**Extract to read:**
⁂
This article could quite easily have been called marketing magnetism, or marketing gravity, it is an overview of how to pull clients to you instead of constantly pushing out information that does exactly that, pushes them away.

Who are you selling to?

Identify those people who really want and can afford your products and services. Note that it is people; even in the business to business (B2B) world you are selling to people, not organisations. Many B2B companies profile the type of companies they want to target by size, turnover, geography etc, which is important but it doesn’t go far enough. To make your organisation sticky you need to know the people who are buying your products and services.

In the business to consumer (B2C) world, much emphasis is placed on understanding the consumer and why they choose certain brands etc, focus groups and marketing research is undertaken to nth degree. However this has become lost in the B2B world and so many organisations sell on technical features or unrelated benefits, without really understanding what the commercial buyer wants or needs.

It is important to realise that people buy emotionally not logically, even in the commercial world. Remember, they are the same people who go out and purchase TV’s and cars etc. When was the last time a person bought a car on pure logic, i.e.” I want something that gets me from A to B”. If that was the case we would all be driving round in small, functional car with no brands.

People buy things because of the emotion they attach to them, I want a Ferrari because it makes me look successful, it makes me more attractive to the opposite sex, it makes me feel great. Guess what, it’s really no different in the B2B world.

Try this...

Put yourself in your client’s shoes and begin to understand what drives and motivates them and how you can pull them towards you?
⁂
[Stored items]
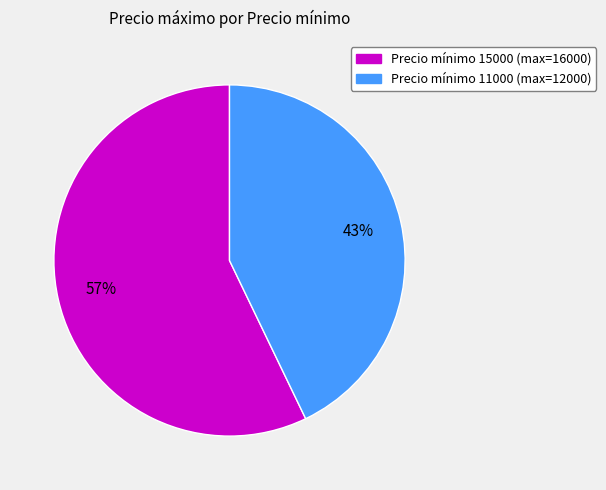

Count the number of slices in the pie.

2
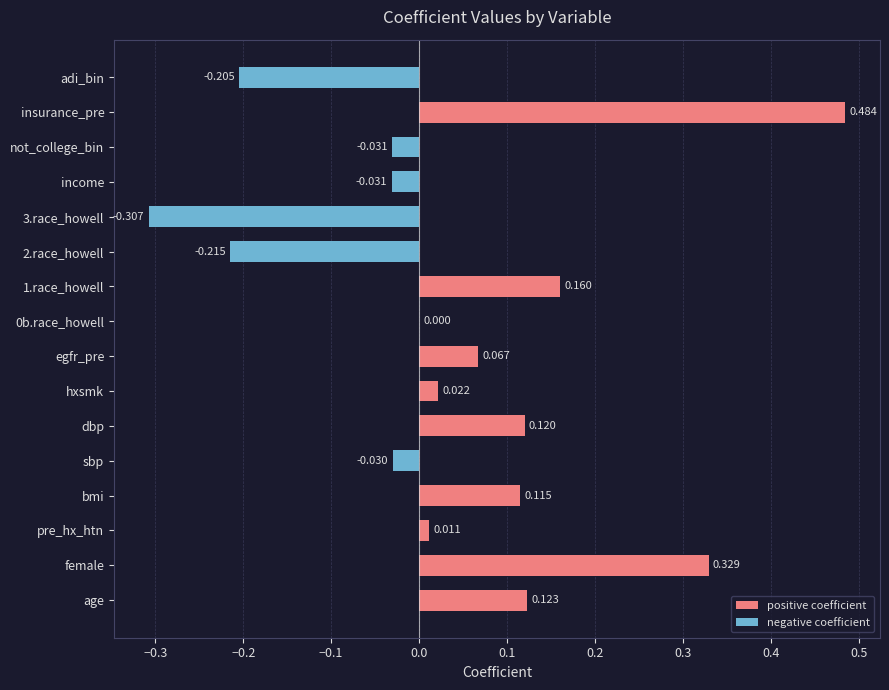

Reading left to right, transcribe all the data shown in this chart.

0.1	0.3	0.0	0.1	-0.0	0.1	0.0	0.1	0.0	0.2	-0.2	-0.3	-0.0	-0.0	0.5	-0.2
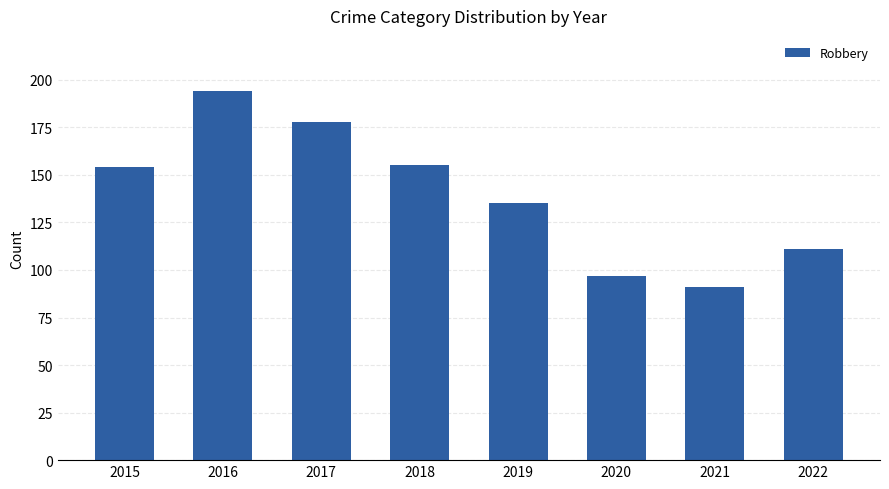

Where is the data nearest to the value 142?

2019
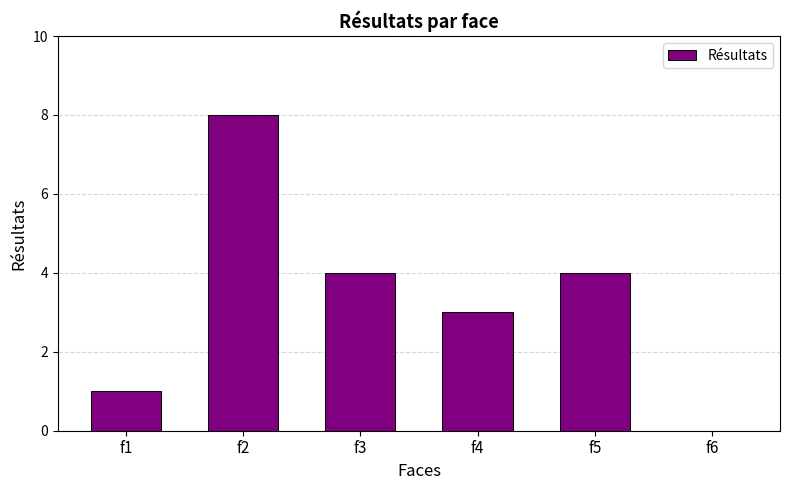

What is the change in value from f4 to f5?

+1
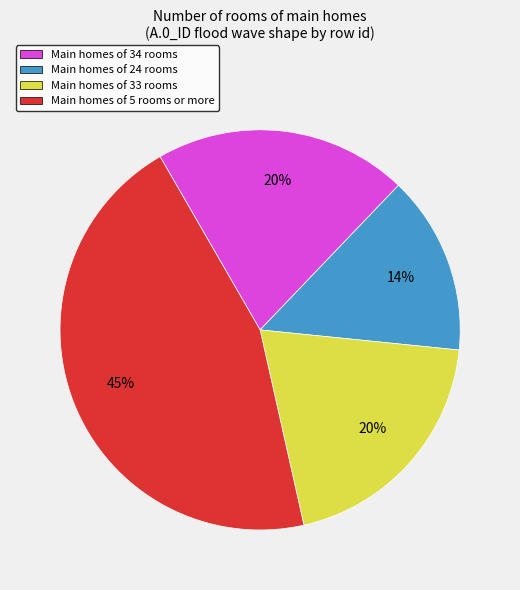

How many slices are in this pie chart?

4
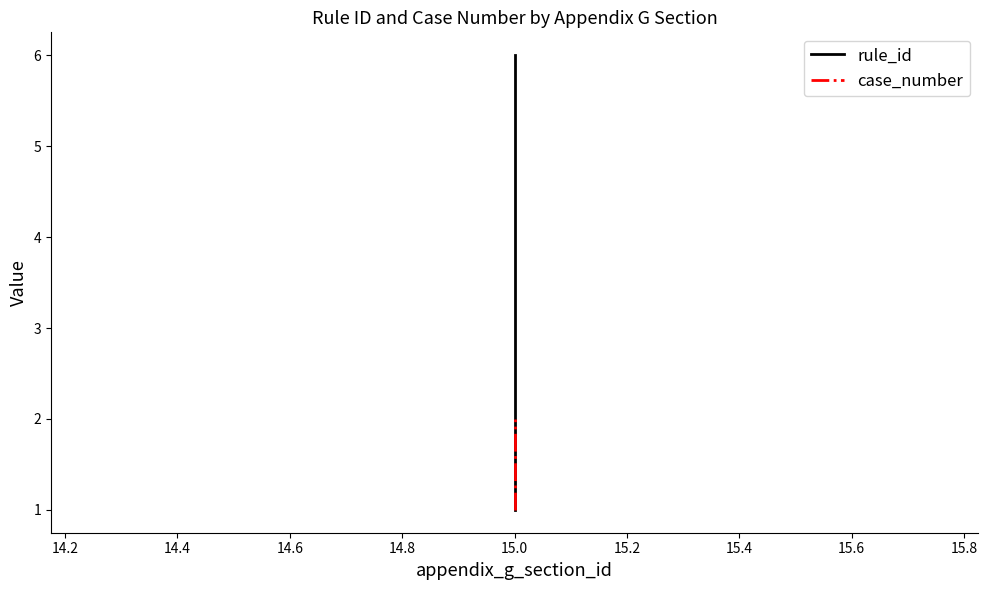

How many case_number values are between 1 and 2?

4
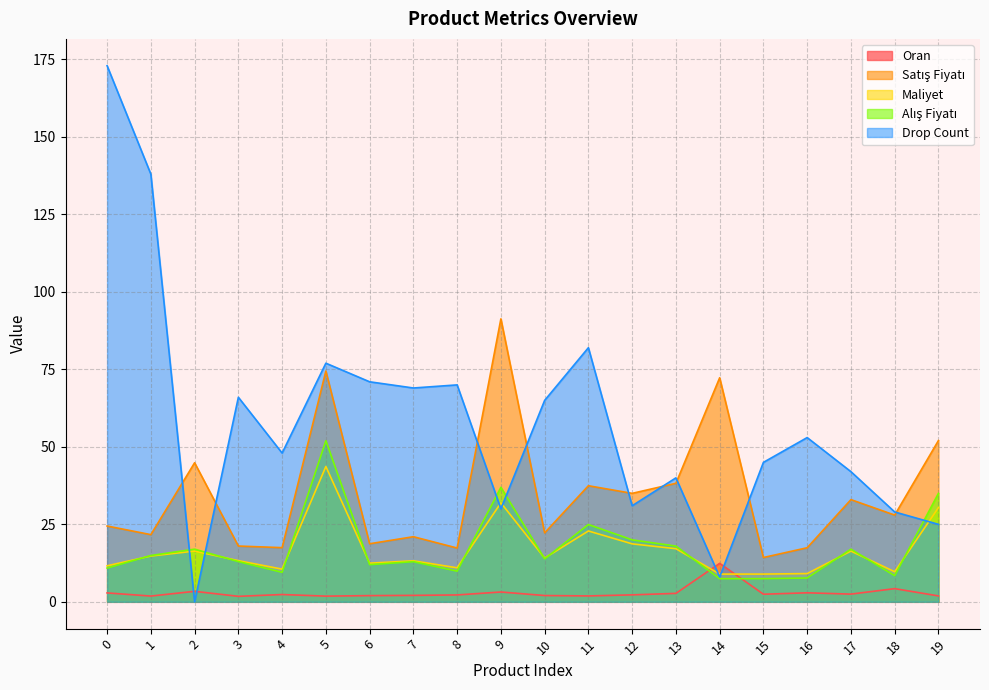

Which series ends up on top after the final intersection of Alış Fiyatı and Drop Count?

Alış Fiyatı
⁂
**What to work on:**
Write out a passage from the marketing article word for word, beginning at the words "People buy things" and stopping after "Try this...".

**Task result:**
People buy things because of the emotion they attach to them, I want a Ferrari because it makes me look successful, it makes me more attractive to the opposite sex, it makes me feel great. Guess what, it’s really no different in the B2B world.

Try this...